The public seems to agree. Petraeus' esteem among ordinary Americans was knocked down a peg by the revelation of the affair, Gallup reported last week, but it's still solidly in positive territory, better than philanderers John Edwards or Tiger Woods - and even a little better than Mitt Romney, who merely lost an election.
But Petraeus isn't entirely out of the woods yet. The FBI is still investigating whether Broadwell was given unauthorized access to classified documents by Petraeus or his staff in Afghanistan. The CIA's inspector general is quietly looking into whether Petraeus did anything else untoward during his 14 months at the head of the agency, aimed mostly at averting any unpleasant surprises. And Congress, in its wisdom, may yet find something in the scandal to chew over.

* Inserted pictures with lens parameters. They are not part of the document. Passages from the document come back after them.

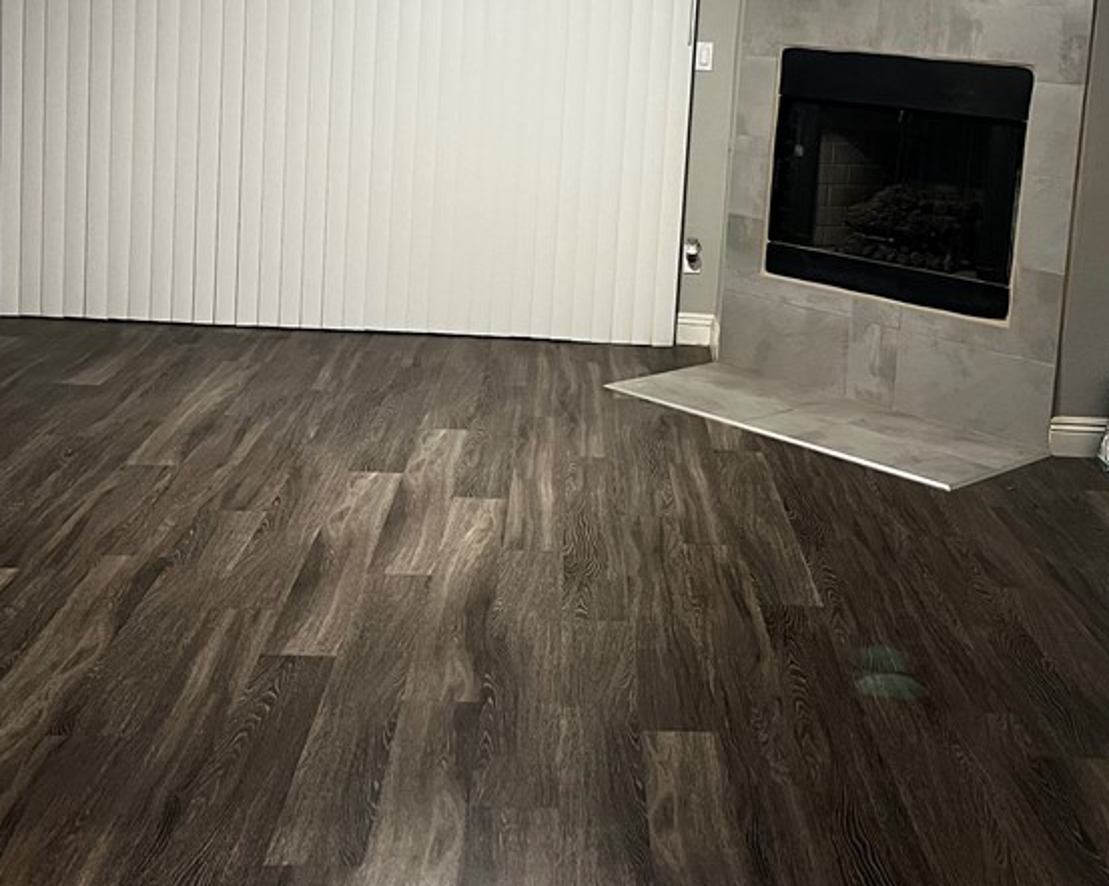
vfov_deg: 31.3
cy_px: 190
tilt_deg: -7.9
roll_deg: -3.9
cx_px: 688
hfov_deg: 39.3
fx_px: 1542
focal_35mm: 47
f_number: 1.5
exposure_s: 1/40
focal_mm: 5.7
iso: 400
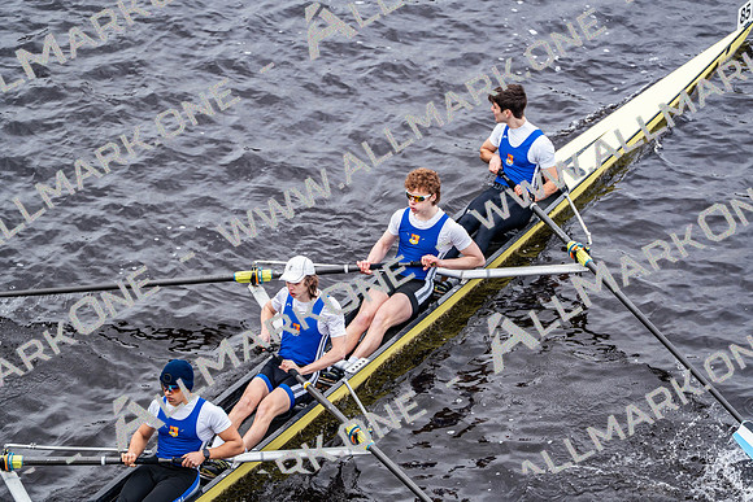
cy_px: 251
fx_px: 4184
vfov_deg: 6.9
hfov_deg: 10.3
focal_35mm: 200
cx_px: 376
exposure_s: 1/2000
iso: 400
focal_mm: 200
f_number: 2.8
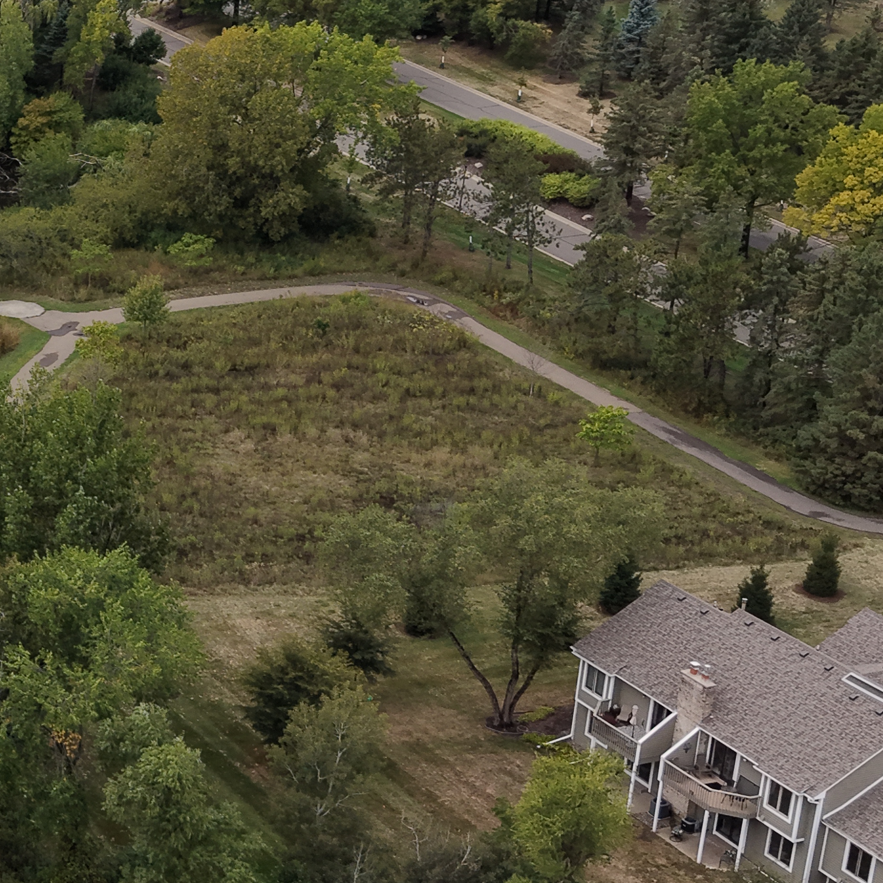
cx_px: -447
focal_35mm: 94
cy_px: 428
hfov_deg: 16.8
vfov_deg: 18.5
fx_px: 2713
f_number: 1.8
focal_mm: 8.67
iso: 200
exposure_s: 1/160
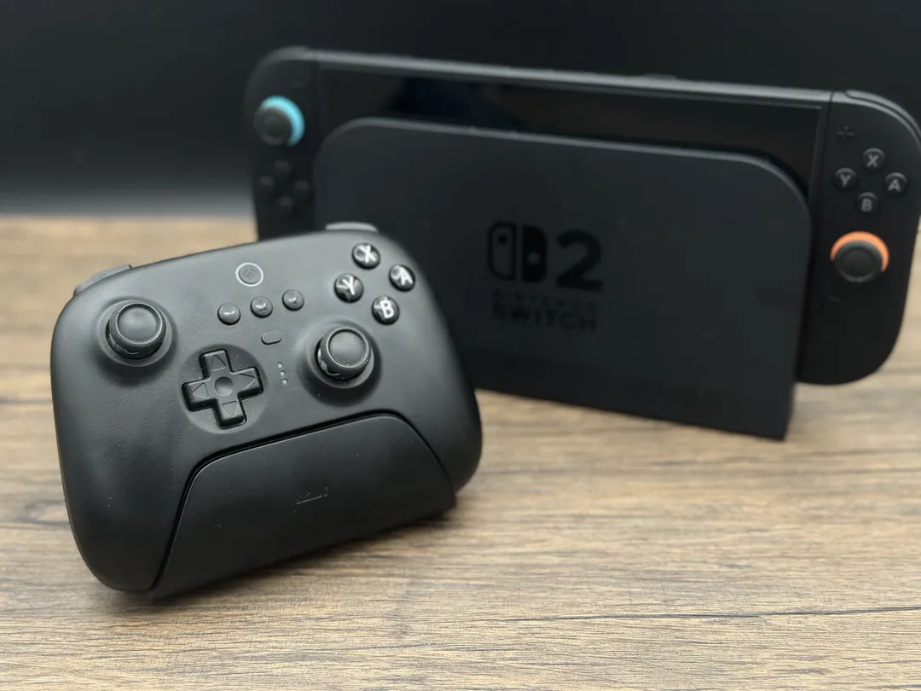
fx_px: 1277
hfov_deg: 39.7
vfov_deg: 30.3
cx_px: 460
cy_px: 346
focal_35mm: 48
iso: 160
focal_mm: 6.86
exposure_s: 1/60
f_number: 1.78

But Petraeus appears likely to go down in history as a beneficiary of what you might call the Bill Clinton rule: Adultery is no longer a disqualifier in American politics.
Petraeus already understood that. He didn't make the decision to resign until it became clear that the affair would become public and lead to months of investigations. Even then, he didn't resign until his titular boss, National Intelligence Director James R. Clapper, told him to.
There was a time when an extramarital affair was almost automatically the end of the high-ambition trail. Gary Hart had to abandon a presidential campaign in 1988 after he spent a weekend on a yacht with a model. He's done useful work since, notably as co-chairman of a commission that warned - before Sept. 11, 2001 - that terrorist attacks against the United States were likely. But he's never been nominated to a Cabinet job.
By this year, though, Newt Gingrich could run for the Republican presidential nomination without his tangled personal history standing in the way. Gingrich's three marriages didn't help him among social conservatives, but they weren't the main reason he fell short: He got out-debated and outspent by Romney.
Does this mean voters - or senators voting to confirm a Cabinet nominee - no longer care about a candidate's private life?
Hardly. Human curiosity still knows no bounds. And powerful people whose misbehavior exceeds garden-variety adultery - John Edwards, I'm thinking of you - still face disqualification.
In short, we're not France - yet. But we're no longer Puritan America either. Petraeus' second chance, if he gets it, will prove the point.